I’m finding that one of the things I love about California is that even in the middle of January, people are outside, enjoying the weather and taking advantage of the natural beauty. To be fair to my Nebraska and Ohio roots, it is admittedly much easier to want to be outside in January when it is 60 degrees and sunny out. Perhaps the downside of this healthy and active lifestyle approach is the challenge it presents for parking. (I love you dearly, Cuyahoga Valley National Park, but parking was never an issue there. I’ll leave the reader to draw their own conclusions about national park service pre-planning versus the number of people utilizing said parks. Especially in January.)
With the large number of people out and about at Rancho San Antonio, parking was a bit of challenge. Luckily, after a a quick game of parking lot hide and go seek, we were parked and off for a hike.
Our first debate was whether to follow the Mountain Lion Trail or the Deer Hollow Trail. After seeing this sign, we opted for the deer over the wild mountain lions, despite being well prepared by the sign to fight off a mountain lion. As we started our hike, we also discussed how to fend off bears. In the end, I’m more confused about when to play dead, when to fight back, and when to run like mad.
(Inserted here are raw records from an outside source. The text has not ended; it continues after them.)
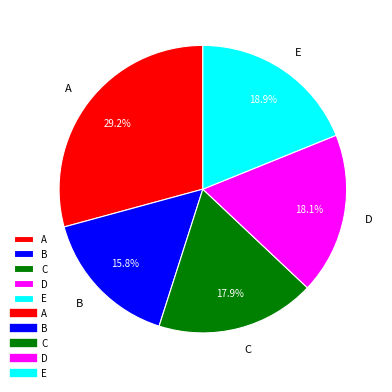

What percentage is NOT represented by E?

81.1%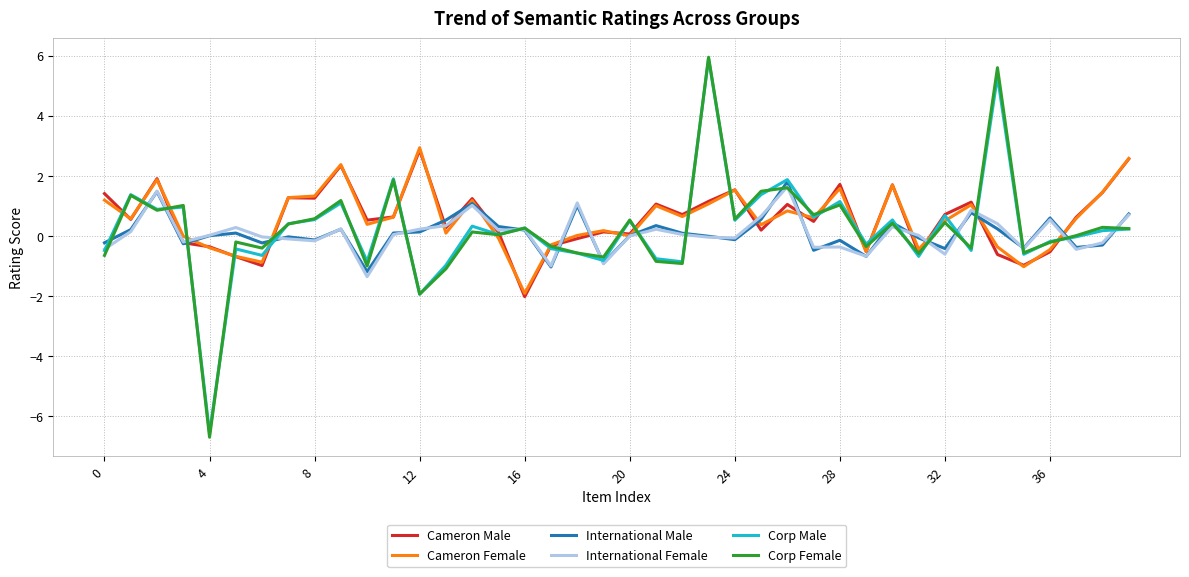

Which series has the largest range (max minus min)?

Corp Female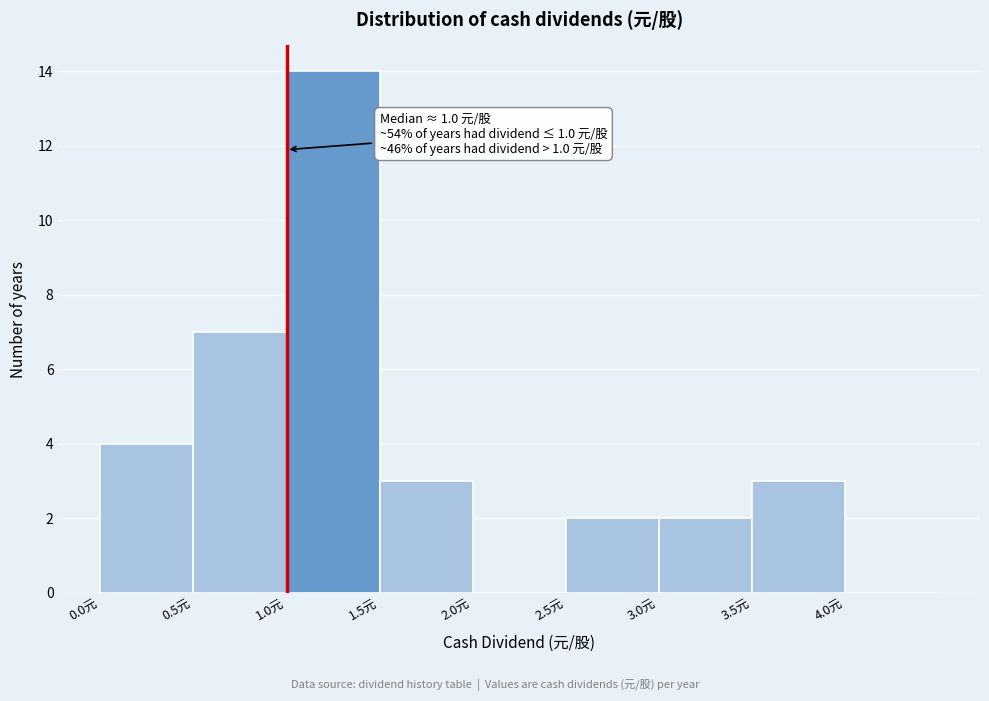

Which range on the x-axis has the tallest bar?

1.0 to 1.5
It probably doesn’t help that I only really learned this weekend what a mountain lion looks like.
We followed a dusty, slow incline to the Deer Hollow Farm, an educational center that teaches the public through a working farm. Now, my brother and I grew up around farms. (Yes, we’re from Nebraska. No, not everyone there grows up on a farm. Yes, most people know something about farm animals and the cattle/corn prices thanks to the farm report on the noon news.)
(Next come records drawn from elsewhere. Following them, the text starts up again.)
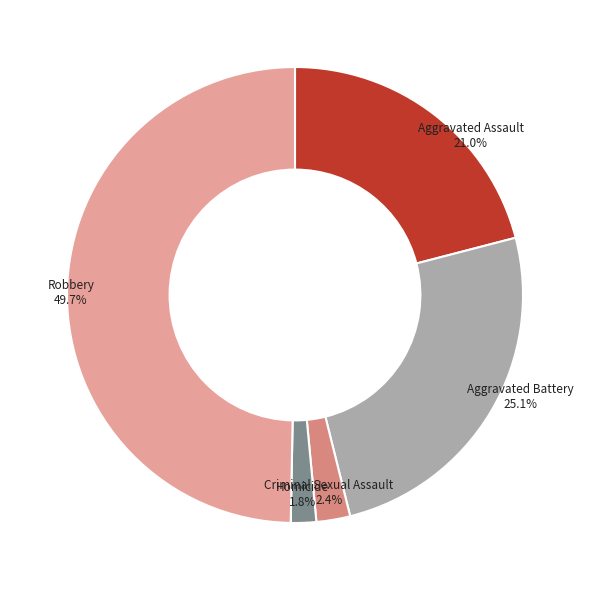

To the nearest percent, what is the average slice percentage?

20%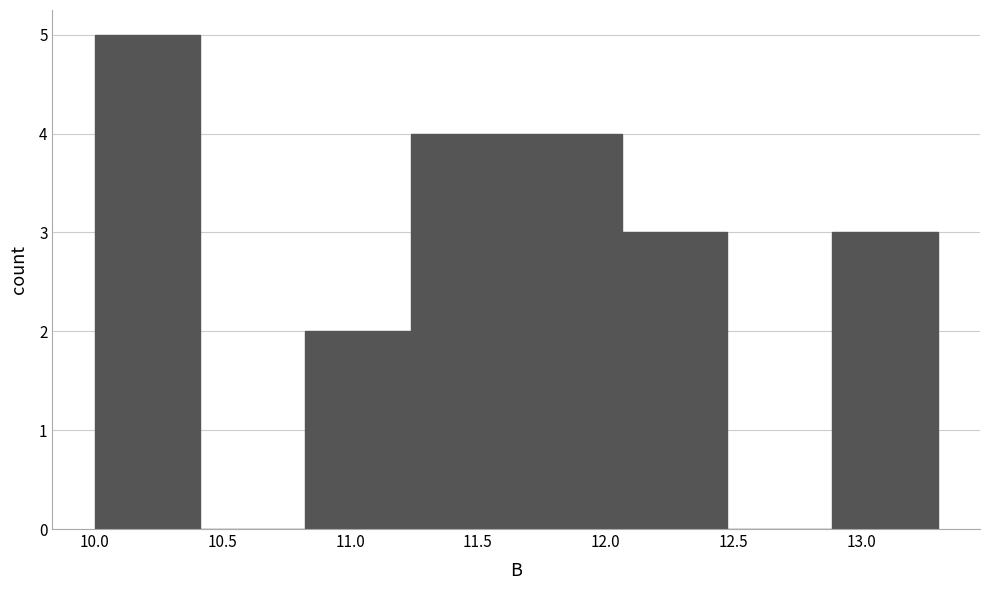

Reading left to right, transcribe this chart: for each bar, give the range it covers on the x-axis and its height. Neither the bar edges nor the heights are printed on the chart, so give them approximately, as read against the axes.

10.00 to 10.40: 5
10.40 to 10.85: 0
10.85 to 11.25: 2
11.25 to 11.65: 4
11.65 to 12.05: 4
12.05 to 12.50: 3
12.50 to 12.90: 0
12.90 to 13.30: 3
The farm is a quaint teaching farm, yet in my, albeit limited experience, I’ve never actually seen a cow lay down on its side…and not move… But again, I didn’t grow up on a farm, so maybe this is how California cows chill out. But we were all a bit concerned. (Side note: Both cows were gone when we came back from our hike, so I’m going to hope they were tucked in safely for the night.)
After passing the Deer Hollow farm, we studied the map and found that the way to the vista point followed the Mountain Lion Trail afterall. And by “we,” I mean my hiking companions because if they’d left the trail map reading to me, we’d still be out there hiking/lost.
The 2.5 mile path took us uphill through beautiful views to a vista point above the Santa Clara Valley.
We were rewarded for our bravery on the Mountain Lion trail with a beautiful view of the valley at the highest elevation point of our hike. The park and the vista point were very accessible, with well-defined paths and reasonable inclines. AKA, my calves and glutes weren’t aching to reach the top.
I’m looking forward to exploring more of Northern California’s parks!